2. ROBERTS SAYS TITLE VI ASSURES THE `THIRD LANE': EDUCOM Vice
President Michael Roberts said last week the approval by the Senate
Commerce, Science and Transportation Committee last week of the
"Information Technology Applications Act of 1994," (Title VI of
H.R. 820) assures the continued development of what he calls the
"three-lane" of the information superhighway. In an interview this
week, he said, "We are going to have a three-lane highway
consisting of an experimental lane (almost totally financed by the
government), a production or commercial lane and the middle lane
for applied development, research." Roberts said the third lane,
which will be financed by a combination of federal, state,
university and private sector funds, will be open to those
university and research institutions who want to participate in
experimental networking. He noted network innovation will go on
indefinitely "we are nowhere near the physical limits on bandwidth,
chip speeds, fully optical, and so on" so that universities have a
major mission and want to be on the leading edge of network
development and research.

3. ROSE PRAISES FEDWORLD, ACE, LC AND GPO ON INFO PROGRAMS: Rep.
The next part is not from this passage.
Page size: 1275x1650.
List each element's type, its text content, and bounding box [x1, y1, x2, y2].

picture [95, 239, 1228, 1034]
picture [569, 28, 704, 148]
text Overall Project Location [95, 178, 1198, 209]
Charlie Rose, D-NC, last week praised FedWorld, Library of
Congress' LOCIS and Marvel information retrieval systems, GPO
electronic access program and Americans Communicating
Electronically (ACE) as positive federal initiatives in area of
information dissemination. The congressman especially went out of
his way to single out the National Technical Information Services
(NTIS) noting that the agency had "transformed itself into a leader
to make government agency information available" to the public.
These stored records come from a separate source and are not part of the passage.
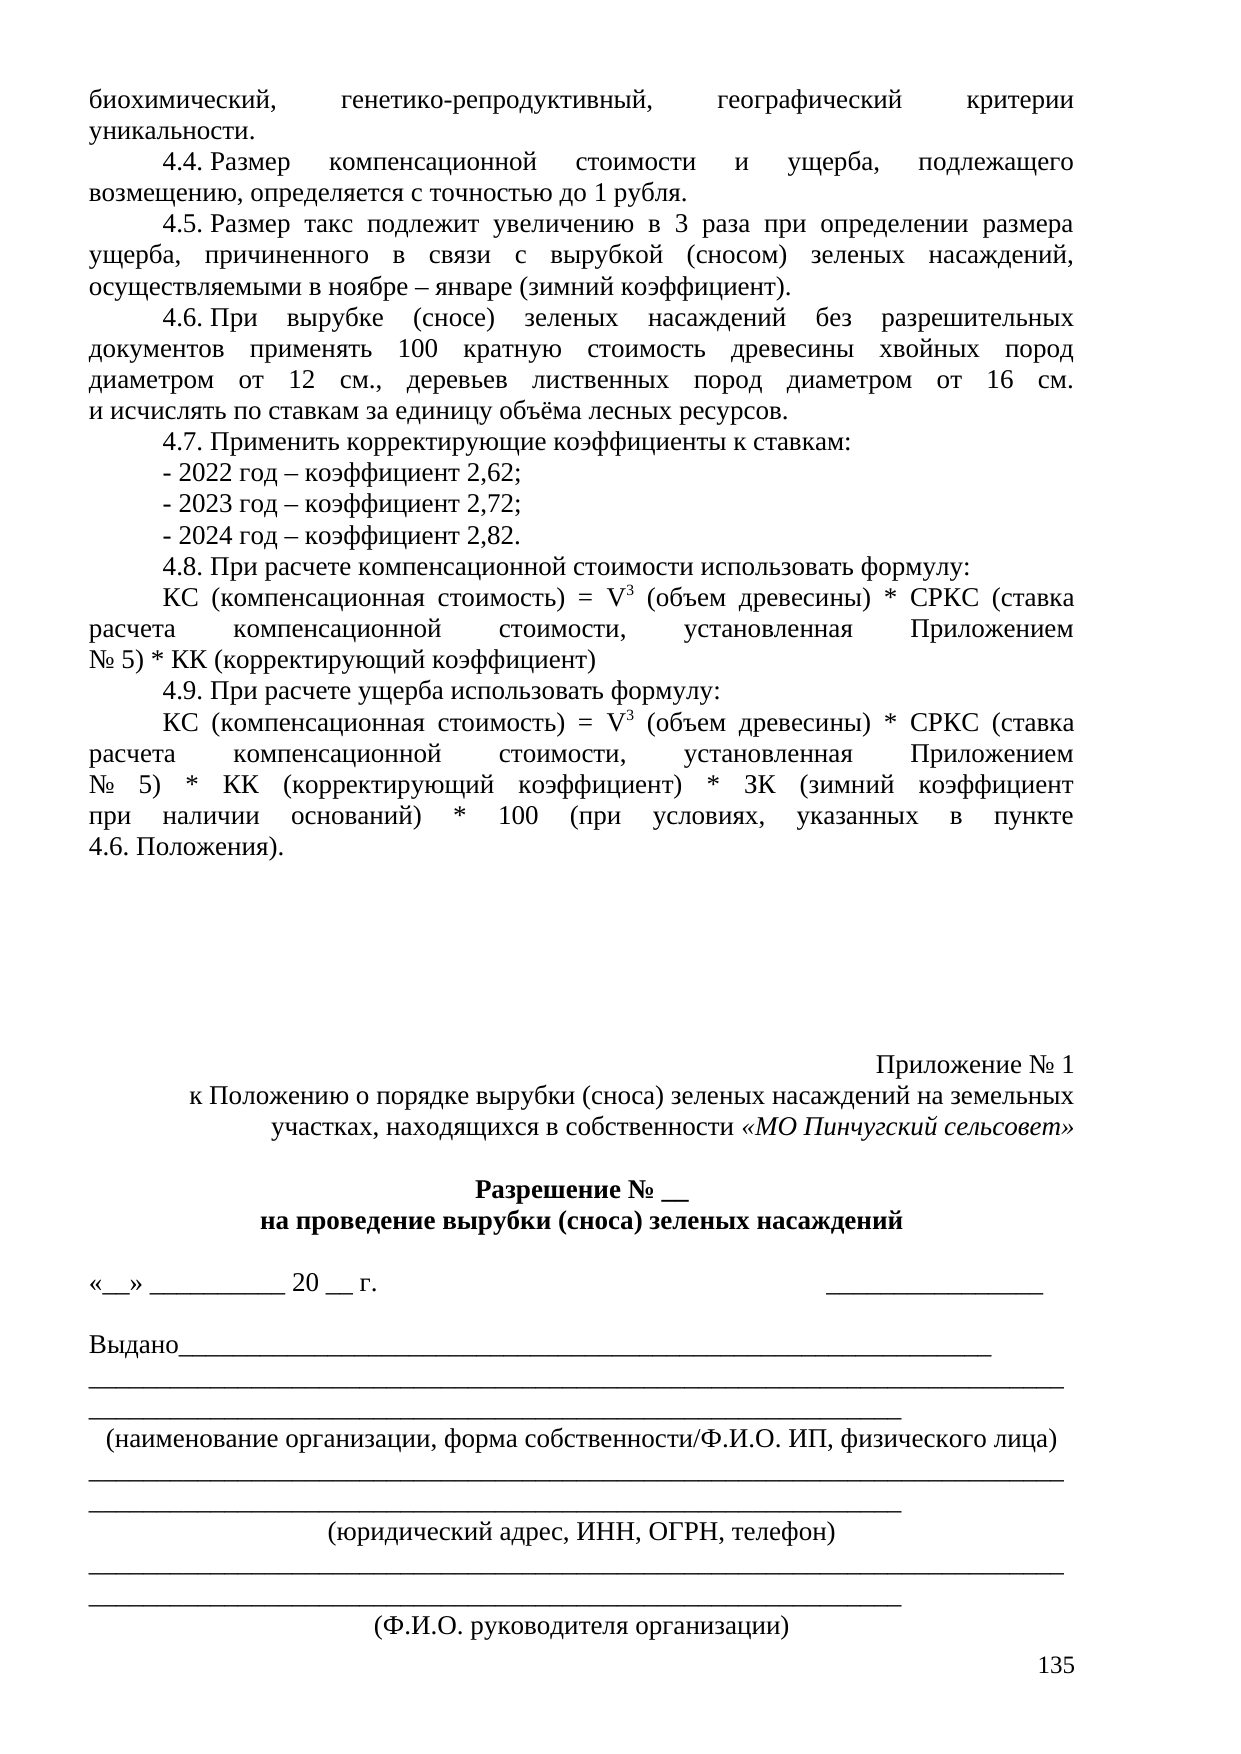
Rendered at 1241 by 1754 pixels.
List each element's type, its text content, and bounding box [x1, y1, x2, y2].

text «__» __________ 20 __ г. ________________ [89, 1266, 1075, 1297]
text ____________________________________________________________________________________________________________________________________ [89, 1360, 1075, 1422]
text - 2024 год – коэффициент 2,82. [89, 519, 1075, 550]
text (Ф.И.О. руководителя организации) [89, 1609, 1075, 1640]
text 4.5. Размер такс подлежит увеличению в 3 раза при определении размера ущерба, причиненного в связи с вырубкой (сносом) зеленых насаждений, осуществляемыми в ноябре – январе (зимний коэффициент). [89, 207, 1075, 301]
text на проведение вырубки (сноса) зеленых насаждений [89, 1204, 1075, 1235]
text КС (компенсационная стоимость) = V3 (объем древесины) * СРКС (ставка расчета компенсационной стоимости, установленная Приложением № 5) * КК (корректирующий коэффициент) [89, 581, 1075, 674]
text 4.6. При вырубке (сносе) зеленых насаждений без разрешительных документов применять 100 кратную стоимость древесины хвойных пород диаметром от 12 см., деревьев лиственных пород диаметром от 16 см. и исчислять по ставкам за единицу объёма лесных ресурсов. [89, 301, 1075, 425]
text (юридический адрес, ИНН, ОГРН, телефон) [89, 1515, 1075, 1547]
text 4.9. При расчете ущерба использовать формулу: [89, 674, 1075, 706]
text Приложение № 1 [89, 1048, 1075, 1079]
text ____________________________________________________________________________________________________________________________________ [89, 1453, 1075, 1515]
text 4.7. Применить корректирующие коэффициенты к ставкам: [89, 425, 1075, 456]
text (наименование организации, форма собственности/Ф.И.О. ИП, физического лица) [89, 1422, 1075, 1453]
text ____________________________________________________________________________________________________________________________________ [89, 1547, 1075, 1609]
text - 2022 год – коэффициент 2,62; [89, 456, 1075, 488]
text 4.8. При расчете компенсационной стоимости использовать формулу: [89, 550, 1075, 581]
text 4.4. Размер компенсационной стоимости и ущерба, подлежащего возмещению, определяется с точностью до 1 рубля. [89, 145, 1075, 207]
text Выдано____________________________________________________________ [89, 1328, 1075, 1360]
text к Положению о порядке вырубки (сноса) зеленых насаждений на земельных участках, находящихся в собственности «МО Пинчугский сельсовет» [89, 1079, 1075, 1142]
text Разрешение № __ [89, 1173, 1075, 1204]
text - 2023 год – коэффициент 2,72; [89, 488, 1075, 519]
text КС (компенсационная стоимость) = V3 (объем древесины) * СРКС (ставка расчета компенсационной стоимости, установленная Приложением № 5) * КК (корректирующий коэффициент) * ЗК (зимний коэффициент при наличии оснований) * 100 (при условиях, указанных в пункте 4.6. Положения). [89, 706, 1075, 861]
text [89, 83, 1075, 145]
In a speech before the Annual FLICC Forum at the Library of
Congress, the Chairman of the House Administration Committee also
revealed that this month he ordered Internet access for all House
members, and took steps to make legislative information available
over the Internet via a gopher. (Rose said his Internet address is:
crose@hr.house.gov) The House gopher (gopher.house.gov) is to serve
the needs of the Capital Hill community and as a vehicle for the
dissemination of House information to the public.=

4. SENATE AND OMB BEGIN TALKS  ON THE FUTURE OF GPO: The Office of
Management and Budget (OMB) and the Senate Rules and Administration
Committee have begun negotiations on the fate of the Government
Printing Office (GPO). Under discussion is Title XIV of H.R. 3400,
the bill to implement the recommendations of the National
Performance Review. These conversations have taken place after the
Committee concluded public hearings on the Title XIV last month.
"We have met with OMB on several occasions to talk about some of
the parameters," reported a member of the Committee staff. The
staffer added that the Committee will probably not get around to
concluding negotiations and marking up H.R. 3400 until after the
Easter break. When H.R. 3400 was introduced on behalf of the
Clinton administration, Title XIV recommended that the executive
branch handle all of its own printing, which currently is
controlled by GPO, and that OMB be made responsible for
establishing executive printing policy, now in the hands of the
Joint Committee on Printing. The House approved version of the bill
called for the transfer of the GPO to the executive branch, and
GPO's Superintendent of Documents division-with its responsibility
for the distribution of government information to the depository
libraries-to the Library of Congress (LC).